Last week, during a spontaneous road trip with my best friends (HI, AM I IN AN AMERICAN COMING-OF-AGE FILM??), I experienced what can only be described as a “moment”. A “moment” is one of those occasions where the sky seems unbelievable and the music is right and you all of a sudden sense – in your heart and in your bones – that everything is going to turn out exactly as you dreamed it would, when you were a child building the perfect world in your mind.

My moment happened when we were cruising along the road, flanked by rolling hills and a setting sun and a glimmering loch that I’d never seen before with my own two eyes, despite living in this country for twenty years. I was drinking in the beauty of Scotland and laughing with my two favourite people while listening to Michelle Branch’s ‘Breathe’. I had all the ingredients for a feel-good teen movie, basically, except for maybe Timothée Chalamet. Everything was perfect.

Then, in the blue light of the evening, I started thinking about tomorrow. Tomorrow I have to pack for uni, I said to myself. I won’t have a moment like this, tomorrow. The idea of tossing my life back into a suitcase got me wondering about all the tomorrows still to come. I’m going into my final year of university now, and you know what? I HAVE NO IDEA WHERE I’M GOING. It’s like someone has plonked me down on a mountaintop without a map and told to find my way back home (tbh I probably couldn’t work my out of that situation even if I had a map, or a compass. How do you even use a compass? WHICH WAY IS NORTH, GUYS???).
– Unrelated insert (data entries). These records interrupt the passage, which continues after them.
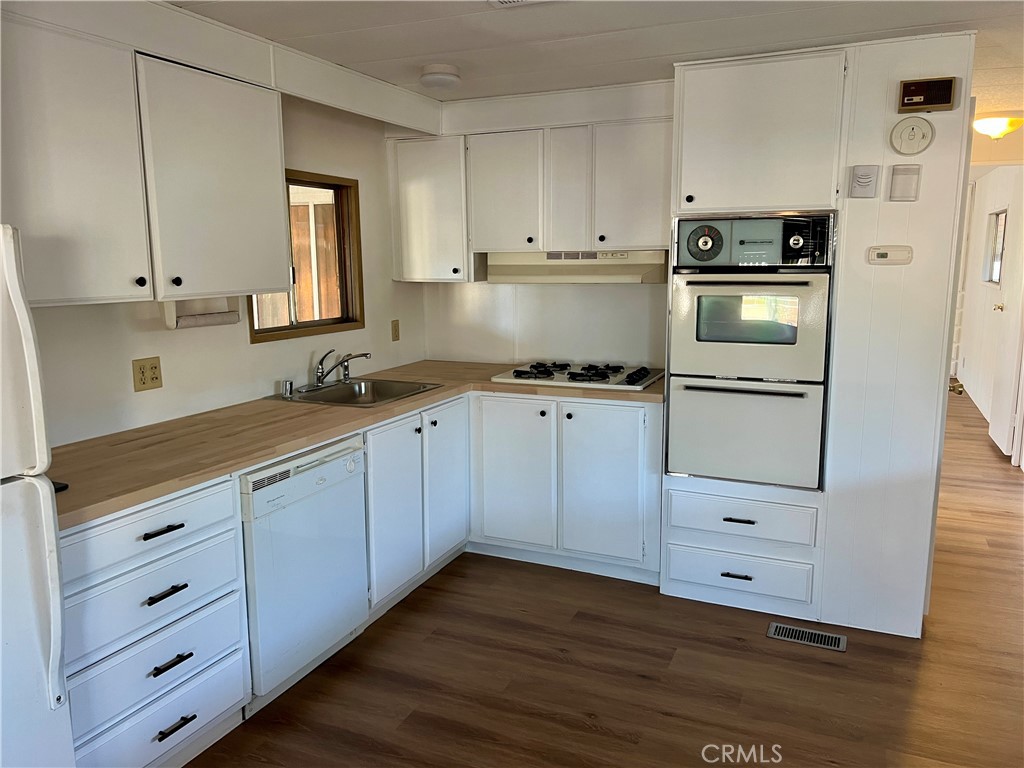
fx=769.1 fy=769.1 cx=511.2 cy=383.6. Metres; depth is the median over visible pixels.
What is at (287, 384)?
air gap cap
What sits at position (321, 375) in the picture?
faucet
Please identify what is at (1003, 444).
door
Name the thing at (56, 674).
refrigerator
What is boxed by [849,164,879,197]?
doorbell chime
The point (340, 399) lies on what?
sink
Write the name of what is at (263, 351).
left wall
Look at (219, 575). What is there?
drawer cabinet
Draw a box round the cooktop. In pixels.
[491,361,663,390]
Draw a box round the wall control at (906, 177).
[887,164,921,200]
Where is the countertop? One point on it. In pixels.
(289, 411)
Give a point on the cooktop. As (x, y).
(548, 377)
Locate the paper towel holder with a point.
(215, 319)
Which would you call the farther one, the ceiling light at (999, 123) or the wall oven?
the ceiling light at (999, 123)
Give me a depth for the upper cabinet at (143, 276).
2.28 m
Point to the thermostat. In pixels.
(883, 259)
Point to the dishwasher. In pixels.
(323, 478)
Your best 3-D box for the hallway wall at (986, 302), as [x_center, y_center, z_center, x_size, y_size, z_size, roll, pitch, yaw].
[4.239,-0.755,6.548,0.141,2.335,5.351,4,10,24]
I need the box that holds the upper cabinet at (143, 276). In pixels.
[0,12,290,310]
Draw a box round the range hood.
[484,249,669,282]
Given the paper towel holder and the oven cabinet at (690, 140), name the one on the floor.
the oven cabinet at (690, 140)
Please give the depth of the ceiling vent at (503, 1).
2.38 m
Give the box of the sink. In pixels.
[265,377,444,407]
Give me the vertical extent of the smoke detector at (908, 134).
0.143 m
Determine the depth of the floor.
2.81 m
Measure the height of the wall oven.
1.095 m
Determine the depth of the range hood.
3.75 m
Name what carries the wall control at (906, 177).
attached to the partition wall
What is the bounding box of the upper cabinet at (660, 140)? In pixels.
[386,96,672,277]
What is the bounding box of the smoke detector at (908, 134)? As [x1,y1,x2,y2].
[889,117,934,155]
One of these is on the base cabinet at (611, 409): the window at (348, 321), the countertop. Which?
the countertop
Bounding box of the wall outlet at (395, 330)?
[390,319,399,341]
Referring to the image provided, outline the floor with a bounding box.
[181,391,1022,767]
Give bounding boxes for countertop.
[46,361,669,531]
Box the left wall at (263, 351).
[17,96,428,447]
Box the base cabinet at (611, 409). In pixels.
[471,391,662,584]
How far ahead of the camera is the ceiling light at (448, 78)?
3.22 m
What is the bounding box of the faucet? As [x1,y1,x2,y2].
[309,349,370,388]
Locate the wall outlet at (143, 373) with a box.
[132,356,162,391]
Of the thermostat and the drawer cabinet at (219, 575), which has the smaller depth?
the drawer cabinet at (219, 575)
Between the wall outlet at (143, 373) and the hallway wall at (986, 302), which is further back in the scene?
the hallway wall at (986, 302)
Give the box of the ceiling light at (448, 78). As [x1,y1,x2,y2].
[419,63,460,89]
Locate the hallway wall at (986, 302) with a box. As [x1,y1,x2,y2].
[953,163,1023,459]
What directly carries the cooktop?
in the countertop
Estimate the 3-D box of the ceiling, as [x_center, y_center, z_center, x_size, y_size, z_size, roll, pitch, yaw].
[0.883,-1.216,2.198,4.781,0.102,7.891,4,10,24]
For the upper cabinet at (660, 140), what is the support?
attached to the back wall
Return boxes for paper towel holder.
[162,296,240,329]
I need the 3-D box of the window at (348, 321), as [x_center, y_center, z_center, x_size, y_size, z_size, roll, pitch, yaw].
[-1.002,-0.598,3.632,0.106,0.771,0.774,4,10,24]
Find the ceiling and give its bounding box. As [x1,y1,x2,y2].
[166,0,1023,114]
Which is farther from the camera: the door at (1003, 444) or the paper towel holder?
the door at (1003, 444)
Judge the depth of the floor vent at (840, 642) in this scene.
3.09 m
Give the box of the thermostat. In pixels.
[867,245,912,264]
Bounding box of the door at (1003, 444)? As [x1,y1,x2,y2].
[988,177,1023,463]
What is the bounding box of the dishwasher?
[238,433,370,708]
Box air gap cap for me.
[281,379,293,397]
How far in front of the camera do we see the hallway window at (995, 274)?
7.35 m
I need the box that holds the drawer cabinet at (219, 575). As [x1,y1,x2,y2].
[58,476,249,767]
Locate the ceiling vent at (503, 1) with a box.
[488,0,549,6]
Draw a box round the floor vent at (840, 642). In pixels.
[766,621,847,651]
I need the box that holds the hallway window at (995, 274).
[983,209,1006,284]
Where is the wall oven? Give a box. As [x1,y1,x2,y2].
[666,214,835,489]
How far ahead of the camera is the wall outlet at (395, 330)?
4.29 m
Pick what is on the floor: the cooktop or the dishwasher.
the dishwasher
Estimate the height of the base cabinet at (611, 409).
0.860 m
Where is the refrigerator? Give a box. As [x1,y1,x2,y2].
[0,224,74,767]
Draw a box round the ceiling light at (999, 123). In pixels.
[973,113,1023,139]
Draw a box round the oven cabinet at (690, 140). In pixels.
[660,47,852,619]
I think about tomorrow, i.e. the future, a lot. I have an idea of what I want to do professionally post-uni, but I have no idea where I’m going to do all the professional stuff. And that’s what this is about.

I chose to study in Glasgow because I wanted to live in a thriving metropolis. I liked the time-related certainty of my situation. I’ll be here for four years. That’s for definite. Now those four years are nearly up, and I don’t know where I’ll be next year. I adore Glasgow, but I know that jobs and circumstances have a habit of leading people to new destinations. I haven’t outgrown the city, but that doesn’t mean I’m opposed to living elsewhere. I worked in a different part of the country over the summer and it was… nice. I could live here, I kept repeating to myself after my shifts. Alternatively, I could move even further afield. London? Perhaps. Five thousand miles away, there is another city I have been visiting frequently since I was a little kid; a city that took me in and held onto my heart and refused to let go. Maybe, if the circumstances are right, I could drop everything and go there for a while. Probably not (because it can be hella expensive and because I should probably get better at Pilates before I commit to spending a lot of time there. It’s LA, okay?), although it’s a sweet idea.

The point is, after my “moment”, that car journey with my best friends was bittersweet. As we swept through those hills, I realised that this doesn’t last forever. There will come a day when we are not in the same country at the same time. There will come a day when we have to make huge decisions about what we’re going to do, and where we’re going to live. About which country, which city, which suburb. 200 or 500 or 5000 miles from where we started. In the thousands of tomorrows that hopefully await us, we’ll make choices that will lead us away from the place we grew up in, and away from each other. That is scary. That is natural. That is part of the process.

The thought of tomorrow is, at its core, exciting. None of us know for certain where we’re going to end up. All I know is that I will always have my friends. And no matter where I go, I will always have my moments.